## WORK INSTRUCTION
Copy each line containing "Carry" from the listing below.

======== DATA

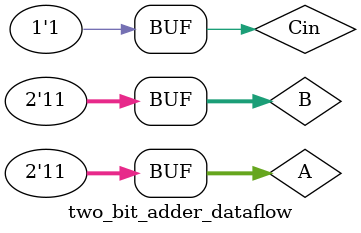
<source format=v>
`timescale 1ns / 1ps


module two_bit_adder_dataflow;
//`include "two_bit_adder.v"
reg [1:0] A,B;
reg Cin;

wire [1:0] Sum;
wire Carry;
two_bit_adder DUT(A,B,Cin,Sum,Carry);

initial begin $dumpfile("two_bit_adder_dataflow.vcd");$dumpvars(); end

initial begin 
A=2'b00;B=2'b00;Cin=1'b0;
#30
A=2'b00;B=2'b01;Cin=1'b0;
#30
A=2'b00;B=2'b10;Cin=1'b0;
#30
A=2'b00;B=2'b11;Cin=1'b0;
#30
A=2'b01;B=2'b00;Cin=1'b0;
#30
A=2'b01;B=2'b01;Cin=1'b0;
#30
A=2'b01;B=2'b10;Cin=1'b0;
#30
A=2'b01;B=2'b11;Cin=1'b0;
#30
A=2'b10;B=2'b00;Cin=1'b0;
#30
A=2'b10;B=2'b01;Cin=1'b0;
#30
A=2'b10;B=2'b10;Cin=1'b0;
#30
A=2'b10;B=2'b11;Cin=1'b0;
#30
A=2'b11;B=2'b00;Cin=1'b0;
#30
A=2'b11;B=2'b01;Cin=1'b0;
#30
A=2'b11;B=2'b10;Cin=1'b0;
#30
A=2'b11;B=2'b11;Cin=1'b0;
#30
A=2'b00;B=2'b00;Cin=1'b1;
#30
A=2'b00;B=2'b01;Cin=1'b1;
#30
A=2'b00;B=2'b10;Cin=1'b1;
#30
A=2'b00;B=2'b11;Cin=1'b1;
#30
A=2'b01;B=2'b00;Cin=1'b1;
#30
A=2'b01;B=2'b01;Cin=1'b1;
#30
A=2'b01;B=2'b10;Cin=1'b1;
#30
A=2'b01;B=2'b11;Cin=1'b1;
#30
A=2'b10;B=2'b00;Cin=1'b1;
#30
A=2'b10;B=2'b01;Cin=1'b1;
#30
A=2'b10;B=2'b10;Cin=1'b1;
#30
A=2'b10;B=2'b11;Cin=1'b1;
#30
A=2'b11;B=2'b00;Cin=1'b1;
#30
A=2'b11;B=2'b01;Cin=1'b1;
#30
A=2'b11;B=2'b10;Cin=1'b1;
#30
A=2'b11;B=2'b11;Cin=1'b1;
end
initial begin $monitor(" time=%0d A=%2b B=%2b Cin=%b Sum=%2b Carry=%b",$time,A,B,Cin,Sum,Carry);end
endmodule : two_bit_adder_dataflow

</source>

================

## EXERCISE OUTPUT
wire Carry;
two_bit_adder DUT(A,B,Cin,Sum,Carry);
initial begin $monitor(" time=%0d A=%2b B=%2b Cin=%b Sum=%2b Carry=%b",$time,A,B,Cin,Sum,Carry);end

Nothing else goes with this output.